- _Trecho selecionado_
*****
Médicos, pejotização e fraude
Recentemente, tornou-se viral nas redes sociais uma notícia dando conta de que a Receita Federal do Brasil estaria fiscalizando e autuando médicos e suas PJs (pessoas jurídicas) visando a cobrança de imposto de renda e contribuição previdenciária sobre os valores distribuídos pelas empresas aos seus sócios (médicos) sob a forma de distribuição de lucro, uma vez que, segundo informado na notícia veiculada, a “pejotização” seria, por si só, uma fraude à legislação trabalhista e tributária.
De antemão cumpre esclarecer que a “pejotização” não configura, por si só, qualquer infração à legislação trabalhista, quicá tributária. Os médicos, assim como quaisquer outros profissionais liberais podem se reunir em sociedades (sejam elas simples, empresárias, cooperativas, ou quaisquer outros modelos) para prestar serviços, sem que isso implique em qualquer fraude à legislação. O planejamento tributário, desde que reflita a realidade de fato do contribuinte (sem desvirtuamento da realidade em busca de melhores condições tributárias) é medida absolutamente lícita e deve ser aceita pela autoridade tributária.
Todavia, a despeito da licitude do planejamento tributário, há casos em que se verifica abusos praticados por alguns contribuintes, que desvirtuam a natureza da atividade efetivamente realizada, forçando o enquadramento em situações de benefícios tributários aos quais não faria jus. Nesses casos não estamos diante de planejamento tributário, mas de evasão fiscal, podendo e devendo, a autoridade tributária, autuar o contribuinte aplicando-lhe a norma tributária adequada à sua realidade fática.
Em se tratando especificamente dos serviços médicos, de fato há notícias de casos em que a Receita Federal desconstituiu a PJ para exigir dos médicos o imposto de renda e a contribuição previdenciária na qualidade de contribuintes diretos (como pessoas físicas), inclusive com incidência de multa. Ocorre, entretanto que se trata de casos excepcionais em que a autoridade fiscal identificou, naquele caso específico, indícios de fraude, a exemplo de: sociedade que presta serviços exclusivamente a um único tomador (hospital, que impôs aos médicos essa estrutura para fugir dos encargos trabalhistas); sociedade sem nenhuma estrutura administrativa (em que fica evidente não se tratar de empresa); casos em que há indícios de que a “distribuição de lucros”, camuflando verdadeiro “salário” (com a presença dos requisitos de uma relação de empreso: onerosidade, subordinação, não eventualidade, pessoalidade); etc.
Certo é que a constituição de PJs por médicos para prestar serviços, em si não representa qualquer infração à legislação trabalhista ou tributária, principalmente quando se trata de sociedades constituídas em atendimento aos rigores legais, que tenham multiplicidades de tomadores de serviços, que tenham sido constituídas de forma livre e espontânea pelos seus sócios e que, efetivamente disponham dos elementos de empresa condizentes com o seu modelo societário.
Assim, entendemos que não há, ao menos até o momento, motivos para temer a “pejotização”em si. Devemos, entretanto, estar atentos à forma como a operação dessa PJ se dá, de maneira a não cair na tentação de desvirtuar a sua realidade em prol de um benefício tributário ao qual não faz jus.
*****
- _Descrição da tarefa_
Traduza para o inglês esta frase do trecho selecionado: "Os médicos, assim como quaisquer outros profissionais liberais podem se reunir em sociedades (sejam elas simples, empresárias, cooperativas, ou quaisquer outros modelos) para prestar serviços, sem que isso implique em qualquer fraude à legislação."
*****
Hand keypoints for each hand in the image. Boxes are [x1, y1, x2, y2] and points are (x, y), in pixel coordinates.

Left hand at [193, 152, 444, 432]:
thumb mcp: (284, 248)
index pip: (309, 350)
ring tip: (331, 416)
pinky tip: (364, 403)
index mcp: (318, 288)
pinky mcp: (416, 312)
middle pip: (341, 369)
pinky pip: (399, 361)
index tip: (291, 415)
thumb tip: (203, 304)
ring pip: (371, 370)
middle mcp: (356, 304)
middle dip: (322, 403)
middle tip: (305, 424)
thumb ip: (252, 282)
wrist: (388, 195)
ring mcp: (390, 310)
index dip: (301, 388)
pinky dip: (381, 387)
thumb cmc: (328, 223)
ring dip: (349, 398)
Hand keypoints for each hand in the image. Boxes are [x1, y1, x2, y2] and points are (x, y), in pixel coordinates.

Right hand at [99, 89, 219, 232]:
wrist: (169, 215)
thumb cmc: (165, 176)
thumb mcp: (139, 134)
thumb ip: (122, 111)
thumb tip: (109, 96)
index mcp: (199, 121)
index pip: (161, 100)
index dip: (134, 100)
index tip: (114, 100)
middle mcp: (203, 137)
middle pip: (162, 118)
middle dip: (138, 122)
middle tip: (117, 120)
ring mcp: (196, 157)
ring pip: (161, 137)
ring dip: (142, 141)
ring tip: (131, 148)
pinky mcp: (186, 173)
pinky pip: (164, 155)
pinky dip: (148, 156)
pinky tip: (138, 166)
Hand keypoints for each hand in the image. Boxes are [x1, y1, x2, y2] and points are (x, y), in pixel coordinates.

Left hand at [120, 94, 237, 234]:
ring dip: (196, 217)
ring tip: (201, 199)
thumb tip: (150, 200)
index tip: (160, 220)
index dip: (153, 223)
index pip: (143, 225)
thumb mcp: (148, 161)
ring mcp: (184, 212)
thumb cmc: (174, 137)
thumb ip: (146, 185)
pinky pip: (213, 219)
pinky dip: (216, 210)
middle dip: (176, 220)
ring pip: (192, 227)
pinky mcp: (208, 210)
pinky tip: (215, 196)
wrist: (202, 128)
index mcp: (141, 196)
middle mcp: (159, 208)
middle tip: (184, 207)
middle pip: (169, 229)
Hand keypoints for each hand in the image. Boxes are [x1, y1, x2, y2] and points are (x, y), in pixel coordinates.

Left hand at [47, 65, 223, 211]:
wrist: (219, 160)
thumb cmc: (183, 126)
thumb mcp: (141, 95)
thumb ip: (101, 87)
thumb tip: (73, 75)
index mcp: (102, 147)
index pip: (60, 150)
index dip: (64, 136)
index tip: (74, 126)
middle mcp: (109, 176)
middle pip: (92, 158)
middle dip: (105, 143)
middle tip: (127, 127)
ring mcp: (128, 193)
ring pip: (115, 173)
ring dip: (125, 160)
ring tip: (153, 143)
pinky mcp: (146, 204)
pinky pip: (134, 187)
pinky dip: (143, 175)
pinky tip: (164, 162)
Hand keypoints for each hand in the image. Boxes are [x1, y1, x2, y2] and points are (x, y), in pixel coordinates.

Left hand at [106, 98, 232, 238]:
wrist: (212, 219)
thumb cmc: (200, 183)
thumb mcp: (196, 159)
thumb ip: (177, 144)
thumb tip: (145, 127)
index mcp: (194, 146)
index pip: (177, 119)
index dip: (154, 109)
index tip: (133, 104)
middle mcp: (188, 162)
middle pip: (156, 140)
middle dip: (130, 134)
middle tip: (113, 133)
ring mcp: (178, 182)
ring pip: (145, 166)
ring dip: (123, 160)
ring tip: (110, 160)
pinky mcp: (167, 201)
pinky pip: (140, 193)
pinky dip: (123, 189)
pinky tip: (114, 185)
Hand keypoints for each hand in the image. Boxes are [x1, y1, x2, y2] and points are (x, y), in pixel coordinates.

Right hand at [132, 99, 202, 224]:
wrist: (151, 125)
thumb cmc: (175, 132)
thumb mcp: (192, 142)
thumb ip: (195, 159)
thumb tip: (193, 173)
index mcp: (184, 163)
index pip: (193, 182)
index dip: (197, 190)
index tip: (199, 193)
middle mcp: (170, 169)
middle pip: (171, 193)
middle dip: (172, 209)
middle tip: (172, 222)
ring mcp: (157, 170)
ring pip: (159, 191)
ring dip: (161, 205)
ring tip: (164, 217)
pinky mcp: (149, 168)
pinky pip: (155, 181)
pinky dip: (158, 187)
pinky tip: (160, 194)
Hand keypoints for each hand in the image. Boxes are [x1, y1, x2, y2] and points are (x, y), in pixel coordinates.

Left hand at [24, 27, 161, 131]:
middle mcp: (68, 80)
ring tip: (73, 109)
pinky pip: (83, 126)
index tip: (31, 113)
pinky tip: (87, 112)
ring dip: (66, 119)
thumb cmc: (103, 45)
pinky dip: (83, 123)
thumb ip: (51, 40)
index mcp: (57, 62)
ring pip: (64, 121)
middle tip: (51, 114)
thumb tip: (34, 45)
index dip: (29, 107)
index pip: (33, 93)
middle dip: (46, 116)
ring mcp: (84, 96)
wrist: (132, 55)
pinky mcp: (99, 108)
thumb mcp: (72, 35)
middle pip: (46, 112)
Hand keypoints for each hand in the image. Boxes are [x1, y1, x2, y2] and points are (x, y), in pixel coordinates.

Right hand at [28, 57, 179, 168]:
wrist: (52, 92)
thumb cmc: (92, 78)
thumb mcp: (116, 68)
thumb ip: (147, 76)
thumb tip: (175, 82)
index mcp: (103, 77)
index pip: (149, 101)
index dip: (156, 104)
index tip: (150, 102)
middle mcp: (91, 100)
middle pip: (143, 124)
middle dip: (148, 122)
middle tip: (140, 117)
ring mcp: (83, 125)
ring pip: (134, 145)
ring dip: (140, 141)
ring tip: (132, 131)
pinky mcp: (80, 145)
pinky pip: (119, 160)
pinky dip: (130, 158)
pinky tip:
*****
- _Solução da tarefa_
Physicians, like any other self-employed professionals, may join together in companies (whether simple partnerships, business companies, cooperatives, or any other models) to provide services, without this implying any fraud against the law.